İkinci husus israil’in yenilmezlik efsanesinin yerle bir
olmasıdır. Otuz yıldır her türlü acımasız muhasara ve ambargo altında tutulan;
karadan, denizden ve hatta havadan kuşatılan, en temel ihtiyaçlarını bile
karşılamakta zorlanan, küçük bir toprak parçasına hapsedilmiş bir halk dünyanın
sözde en büyük, en modern ordusuna on günden fazladır kâbuslar yaşatıyor. Bu
sözde yenilmez ordu savunmasız sivilleri katletmekten, binaların üzerine bomba
yağdırmaktan başka bir şey yapamıyor. İslami direnişin füzeleri terör çetesinin
şehirlerine yağmur gibi yağıyor. Havaalanlarını, limanlarını vuruyor.

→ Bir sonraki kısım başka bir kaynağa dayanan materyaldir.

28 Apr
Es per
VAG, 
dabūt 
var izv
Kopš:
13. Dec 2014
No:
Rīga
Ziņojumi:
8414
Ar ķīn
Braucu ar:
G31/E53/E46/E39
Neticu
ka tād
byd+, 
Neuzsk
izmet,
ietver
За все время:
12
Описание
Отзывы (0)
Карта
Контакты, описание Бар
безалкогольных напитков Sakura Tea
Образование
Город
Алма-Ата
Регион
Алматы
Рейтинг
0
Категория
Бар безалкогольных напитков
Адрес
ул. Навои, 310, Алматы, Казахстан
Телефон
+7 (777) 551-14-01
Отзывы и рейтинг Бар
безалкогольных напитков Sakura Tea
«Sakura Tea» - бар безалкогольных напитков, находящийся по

Ekonomisinin bel kemiği olan ticari yerlerine zarar veriyor. Askeri
karargâhlarını vuruyor. Terör çetesine ve bu çetenin terörist halkına hayatı
zindan ediyor. İşgal altındaki şehirler terk edilmiş gibi. On gündür
sığınaklardan çıkmaya korkuyorlar.
Sürekli İran’ı tehdit eden, İran’ı vuracağını söyleyen bu
terör şebekesi, İran’ın ve İslam ümmetinin desteğindeki Kassam ve Kudüs
Seriyyeleri mücahitleri karşısında çaresiz ve güçsüz. Artık kimse bu çetenin
atıp tutmalarını önemsemiyor. Sözde Amerika’nın en gelişmiş uydularından yardım
alan bu çete füzelerin, mücahitlerin yerlerini tespit edemiyor, füze yağmurunu
engelleyemiyor. Sadece masum sivilleri katlediyor. Zavallılığını bu şekilde
gizlemeye çalışıyor.
Dünyada ne olup bittiğini bildiğini, her taşın arkasında ne
gizlendiğinden haberdar olduğunu, kendi bilgisi dışında bir kuşun bile kanat
çırpamayacağını iddia eden MOSSAD’ın adı bile yok. Toz olup havaya karıştı
MOSSAD… Onun da şişirilmiş bir balon olduğu ortaya çıktı.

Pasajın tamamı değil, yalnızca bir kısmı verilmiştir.